La diva du Mali, Mah Damba, a chanté avec le trio à cordes La Litanie des Cimes lors d’un concert de toute beauté au Babel Music XP, le 19 mars 2026. Un festival qui a réuni 2 000 professionnels de la musique, des artistes, des producteurs et des managers du monde entier, pour justement découvrir de nouveaux talents.

Au Mali, le grin est bien plus qu’un simple lieu de rencontre : c’est un espace où l’on se retrouve pour écouter, discuter ou simplement partager un moment de silence. C’est aussi là que Mah Damba, figure emblématique de la musique malienne, a forgé son amour pour le chant. Elle se souvient avec émotion de ces instants où, enfant, elle courait vers le son du tam-tam, attirée par les cercles formés autour des musiciens. « Quand j’entendais le tam-tam dans le quartier, je courrais dans la rue pour chanter pour mes copines. Les gens se demandaient : « Elle va faire quoi, la petite ? » Je me mettais à chanter et ils disaient : « Elle a une très belle voix. » Il n’y avait pas de micro, c’était la voix, uniquement la voix », se souvient-elle.

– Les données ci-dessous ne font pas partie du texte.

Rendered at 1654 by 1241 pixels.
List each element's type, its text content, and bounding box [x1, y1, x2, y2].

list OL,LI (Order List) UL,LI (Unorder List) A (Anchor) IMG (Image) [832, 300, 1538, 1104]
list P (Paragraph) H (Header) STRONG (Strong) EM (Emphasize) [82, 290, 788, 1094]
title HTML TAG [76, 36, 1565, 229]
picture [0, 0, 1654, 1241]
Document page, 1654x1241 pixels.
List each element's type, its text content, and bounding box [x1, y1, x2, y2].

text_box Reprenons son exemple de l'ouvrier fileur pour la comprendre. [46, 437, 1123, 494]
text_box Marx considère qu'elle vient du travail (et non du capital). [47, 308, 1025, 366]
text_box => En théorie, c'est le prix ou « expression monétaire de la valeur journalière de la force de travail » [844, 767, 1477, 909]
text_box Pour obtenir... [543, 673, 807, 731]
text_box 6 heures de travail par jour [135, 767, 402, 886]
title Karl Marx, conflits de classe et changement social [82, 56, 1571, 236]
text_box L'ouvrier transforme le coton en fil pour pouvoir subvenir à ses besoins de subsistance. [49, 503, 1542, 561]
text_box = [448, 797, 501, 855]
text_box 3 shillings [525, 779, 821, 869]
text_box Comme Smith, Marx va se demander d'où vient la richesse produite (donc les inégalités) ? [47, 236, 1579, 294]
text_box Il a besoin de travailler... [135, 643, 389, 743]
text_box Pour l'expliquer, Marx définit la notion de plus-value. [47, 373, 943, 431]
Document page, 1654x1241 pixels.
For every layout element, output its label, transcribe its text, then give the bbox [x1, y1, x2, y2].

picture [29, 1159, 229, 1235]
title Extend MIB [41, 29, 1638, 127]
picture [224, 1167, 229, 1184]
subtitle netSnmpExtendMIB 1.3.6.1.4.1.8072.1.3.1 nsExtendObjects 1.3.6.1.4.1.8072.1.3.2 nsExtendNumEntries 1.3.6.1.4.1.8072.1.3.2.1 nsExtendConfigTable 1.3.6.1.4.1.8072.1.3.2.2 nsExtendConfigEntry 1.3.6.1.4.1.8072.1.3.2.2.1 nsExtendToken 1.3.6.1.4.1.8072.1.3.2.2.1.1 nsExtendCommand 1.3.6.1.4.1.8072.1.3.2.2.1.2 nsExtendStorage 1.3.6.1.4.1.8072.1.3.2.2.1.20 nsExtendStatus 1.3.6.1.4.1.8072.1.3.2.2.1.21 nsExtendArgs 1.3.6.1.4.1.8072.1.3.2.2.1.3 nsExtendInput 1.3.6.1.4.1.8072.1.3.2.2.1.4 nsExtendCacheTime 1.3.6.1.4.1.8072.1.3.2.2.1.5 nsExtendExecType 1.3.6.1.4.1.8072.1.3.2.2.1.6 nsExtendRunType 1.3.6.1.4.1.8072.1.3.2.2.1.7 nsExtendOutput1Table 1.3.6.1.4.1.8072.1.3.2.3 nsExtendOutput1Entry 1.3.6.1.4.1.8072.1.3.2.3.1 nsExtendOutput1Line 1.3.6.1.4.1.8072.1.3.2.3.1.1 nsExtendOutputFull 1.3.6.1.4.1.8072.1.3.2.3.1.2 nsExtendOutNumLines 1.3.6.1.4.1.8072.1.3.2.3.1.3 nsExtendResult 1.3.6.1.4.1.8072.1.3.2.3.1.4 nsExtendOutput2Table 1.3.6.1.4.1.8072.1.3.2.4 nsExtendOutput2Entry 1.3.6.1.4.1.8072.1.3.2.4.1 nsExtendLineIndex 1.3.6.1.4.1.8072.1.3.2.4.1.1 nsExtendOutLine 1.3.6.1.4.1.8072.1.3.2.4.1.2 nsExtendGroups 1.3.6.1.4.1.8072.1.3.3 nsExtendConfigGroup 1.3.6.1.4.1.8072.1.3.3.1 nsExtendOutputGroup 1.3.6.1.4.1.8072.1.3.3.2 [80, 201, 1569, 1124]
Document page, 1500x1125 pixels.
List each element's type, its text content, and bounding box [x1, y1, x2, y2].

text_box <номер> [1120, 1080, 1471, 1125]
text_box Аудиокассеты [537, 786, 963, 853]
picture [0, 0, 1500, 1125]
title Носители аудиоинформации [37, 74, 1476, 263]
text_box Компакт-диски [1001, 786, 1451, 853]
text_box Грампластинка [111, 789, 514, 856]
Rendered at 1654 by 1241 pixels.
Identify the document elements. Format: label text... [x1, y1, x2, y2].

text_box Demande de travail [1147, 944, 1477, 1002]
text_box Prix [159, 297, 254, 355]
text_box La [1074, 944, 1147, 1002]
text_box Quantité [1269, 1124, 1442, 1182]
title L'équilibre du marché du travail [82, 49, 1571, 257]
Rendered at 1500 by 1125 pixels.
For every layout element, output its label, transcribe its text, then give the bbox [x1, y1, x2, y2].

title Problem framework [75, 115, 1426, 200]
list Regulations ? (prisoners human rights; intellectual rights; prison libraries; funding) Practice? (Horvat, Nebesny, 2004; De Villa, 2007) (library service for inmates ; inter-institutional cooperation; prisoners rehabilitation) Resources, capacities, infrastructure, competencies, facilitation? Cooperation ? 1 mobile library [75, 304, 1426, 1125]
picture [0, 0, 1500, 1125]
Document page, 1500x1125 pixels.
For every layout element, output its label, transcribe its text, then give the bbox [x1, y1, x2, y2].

L’histoire de Mah Damba avec la musique commence à la fin des années 1960, dans le quartier de Quinzambougou, à Bamako. Issue d’une famille de griots, elle baigne dès son plus jeune âge dans une tradition ancestrale. « C’est le destin, c’est un don, car ma maman n’était pas chanteuse. Mon papa était l’un des plus grands conteurs du Mali, Djeli Baba Sissoko. Lui faisait des contes à la radio. Il me donnait des cours », se remémore-t-elle.

Sur scène, Mah Damba est accompagnée par La Litanie des Cimes, le trio magistral composé d’Élodie Pasquier à la clarinette, Bruno Ducret au violoncelle et Clément Janinet, fondateur du groupe, au violon. Ce dernier, profondément attaché au continent africain, évoque les valeurs qui animent leur collaboration : « Des valeurs de partage, de rencontres, de découvertes de la culture de l’autre. Ce sont des valeurs qui font du bien, par les temps qui courent. Toutes les musiques sont superbes tant qu’il y a de la sincérité, c’est essentiel. »

Ensemble, ils revisitent des classiques de la musique mandingue, comme le chant Diarabi, qui célèbre les liens passionnels et l’amitié. À travers ses mots, Mah Damba partage aussi une vision apaisée du monde, où l’amour et la paix occupent une place centrale. « Je veux la paix et seulement la paix. Quand le monde va mal, quand tu penses à quelqu’un, quand tu es amoureux, tu reviens sur terre. Tu vas penser aux belles choses, tu ne vas pas penser aux mauvaises. Sans l’amour, il n’y a rien qui va. L’amour, c’est très important, c’est la base », confie-t-elle.